TEXT FOR ANALYSIS:
━━━━━━

The Employment Appeal Tribunal (EAT) has confirmed that employers must take results-based commission into consideration when calculating an employee's "European" holiday pay. This is consistent with a decision in a different case (Bear Scotland v Fulton 2015), which decided that non-guaranteed overtime pay should be included when calculating holiday pay.

This will not be good news for British Gas, which is currently facing some 918 holiday pay claims against it, from around the UK.  However, the case provides some welcome further clarification on what remains an uncertain area.

Background

Mr Lock was a British Gas salesman, who was paid commission based on the sales that he made.  Mr Lock's commission was not based on the amount of work that he did, only on the outcome of that work.  The commission that he earned was greatly in excess of his basic salary

As he could not earn commission whilst taking holiday, Mr Lock was only paid his basic pay whilst taking annual leave, plus any commission which he had earned in previous weeks but which happened to be paid during that time. 

Mr Lock challenged this approach, saying that it breached not only UK regulations (Working Time Regulations 1998) but also EU law.  The EU court considered the question of what should be included in a worker's holiday pay and concluded that a worker's pay should be maintained, so that they receive their normal remuneration for a period of annual leave.

As the EU court's decisions are binding on the UK, the next question to consider was whether UK law could be interpreted in a way that conformed to EU law, or whether the government would actually have to amend the regulations to ensure consistency.

What happened?

The Employment Tribunal decided that there was no need actually to amend the UK regulations to comply with the EU law: instead it said that it was sensible to read the regulations as if they said that: where an employee with normal working hours, receives commission as part of their pay package, then holiday pay should be calculated in the same way as an employee without normal working hours, with variable pay, that is by calculating the worker's average pay over the previous 12 weeks.

━━━━━━

DATA SECTION:

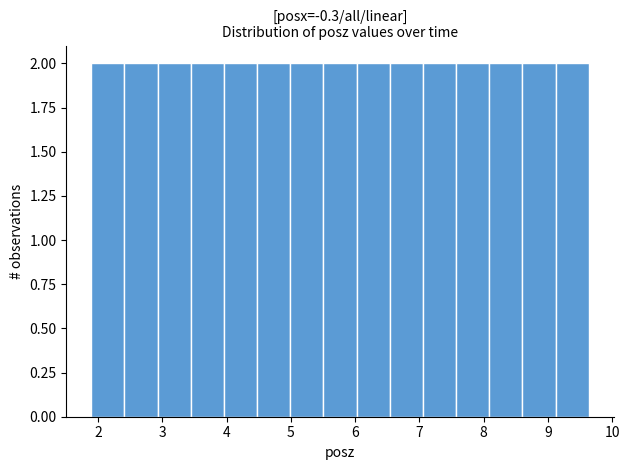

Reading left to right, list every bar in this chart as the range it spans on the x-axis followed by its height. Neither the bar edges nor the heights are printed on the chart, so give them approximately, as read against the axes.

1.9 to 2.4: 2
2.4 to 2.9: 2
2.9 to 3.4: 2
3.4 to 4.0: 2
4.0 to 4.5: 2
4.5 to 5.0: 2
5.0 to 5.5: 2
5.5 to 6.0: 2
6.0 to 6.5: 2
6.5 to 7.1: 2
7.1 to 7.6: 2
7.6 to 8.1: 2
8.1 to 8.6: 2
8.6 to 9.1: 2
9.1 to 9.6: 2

━━━━━━

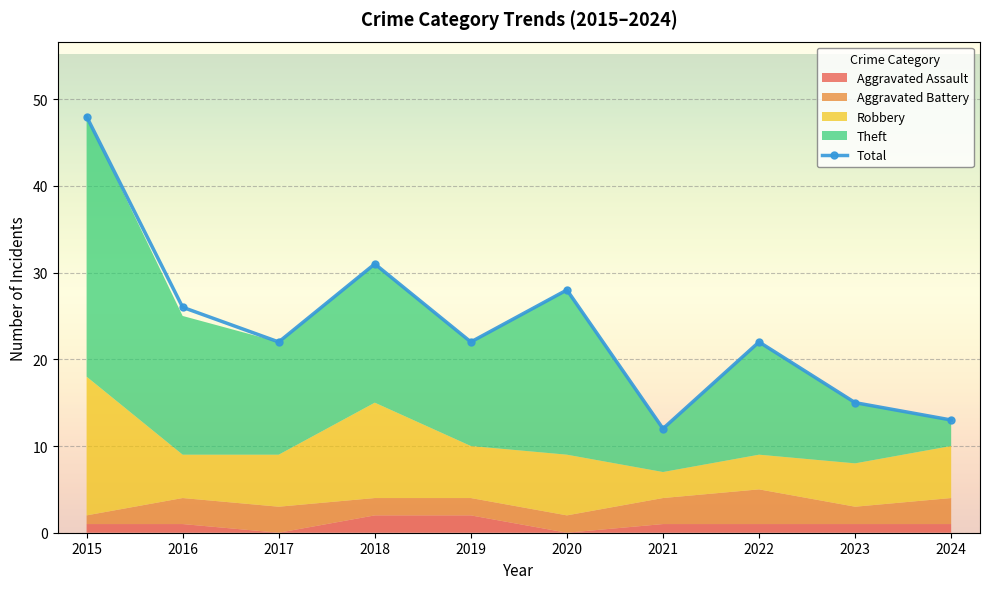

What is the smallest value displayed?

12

━━━━━━

REQUIRED WORK:
A. Answer these from the holiday pay article:
(i) About how many holiday pay claims is British Gas facing?
(ii) What was Mr Lock's job at British Gas?
(iii) Over how many previous weeks does the Employment Tribunal say a worker's average pay should be calculated?
B. Reproduce word for word the passage of the holiday pay article that begins at "Mr Lock challenged" and ends after "to ensure consistency.".
Answer from the holiday pay article only.

SOLUTIONS TO THE EXERCISE:
A.
(i) Some 918.
(ii) Salesman.
(iii) 12 weeks.

B.
Mr Lock challenged this approach, saying that it breached not only UK regulations (Working Time Regulations 1998) but also EU law.  The EU court considered the question of what should be included in a worker's holiday pay and concluded that a worker's pay should be maintained, so that they receive their normal remuneration for a period of annual leave.

As the EU court's decisions are binding on the UK, the next question to consider was whether UK law could be interpreted in a way that conformed to EU law, or whether the government would actually have to amend the regulations to ensure consistency.